Natural disasters can’t be controlled, but adequate insurance coverage can go a long way to helping lessen the blow of the unexpected, McBean notes. “[You should] realize the importance of asset protection, that profits or sales would not be possible if the assets of the business aren’t protected. In reality, asset protection is more important than sales and profits, because assets create the tools and the inventory from which profits and sales are generated. Assets represent cash or credit already spent, and not protecting them is equivalent to leaving thousands of dollars on a park bench and hoping no one will take it.
Always break down your assets into the controllable and uncontrollable ones,” McBean adds. “Then make intelligent decisions regarding all your assets in terms of how they can be protected after a disaster, so your business can survive to fight for market share when things calm down.”
Whatever you do when presented with a challenge, don’t go it alone, Boni suggests. “The realization that you can’t handle things all by yourself is tough for some small-business people to recognize, but it’s imperative that you create a crisis team to help pull you through. Reach out to your staff, advisors and vendors and ask for assistance.”
Other ways to prepare for disaster are to:
- Develop a written, documented disaster preparedness plan and review it with your employees. Determine how you will communicate with one another in the event of a crisis, and make sure the information includes emergency contact information for everyone.
- Communicate your disaster preparedness plan.

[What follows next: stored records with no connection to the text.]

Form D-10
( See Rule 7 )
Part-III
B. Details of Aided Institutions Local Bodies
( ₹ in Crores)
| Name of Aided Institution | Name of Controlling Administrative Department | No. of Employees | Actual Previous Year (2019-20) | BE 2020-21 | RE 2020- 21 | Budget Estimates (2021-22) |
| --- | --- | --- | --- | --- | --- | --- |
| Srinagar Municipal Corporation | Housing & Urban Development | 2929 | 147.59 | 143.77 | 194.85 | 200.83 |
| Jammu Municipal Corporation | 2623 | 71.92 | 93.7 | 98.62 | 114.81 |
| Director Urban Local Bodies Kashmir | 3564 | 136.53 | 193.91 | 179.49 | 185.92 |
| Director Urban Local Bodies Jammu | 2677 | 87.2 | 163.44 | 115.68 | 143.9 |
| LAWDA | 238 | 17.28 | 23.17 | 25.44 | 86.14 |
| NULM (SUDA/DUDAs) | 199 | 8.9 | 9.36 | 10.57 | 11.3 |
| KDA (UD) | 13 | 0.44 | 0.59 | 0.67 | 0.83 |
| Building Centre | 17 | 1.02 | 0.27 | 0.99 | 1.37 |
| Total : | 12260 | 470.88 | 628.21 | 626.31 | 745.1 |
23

Hold a meeting and run through potential disasters. Discuss your first and future steps.
- Determine chain of command. Designate an employee to take over if you’re out of town and unreachable. You need someone steering the ship while you’re gone.
- Share your plan with critical external contacts. If you rely heavily on outside vendors, such as computer support people, share your potential disaster plan with them so they know what to expect and do if something does occur.
- Decide on an alternative operation site. The last thing you want to do if a natural disaster strikes is to scramble to find an alternate location. Decide ahead of time where that will be.
- Back up frequently. Loss of data is often a small-business owner’s biggest potential threat. You should ideally be backing up every day. Backing up into a cloud can help ensure your data is safe.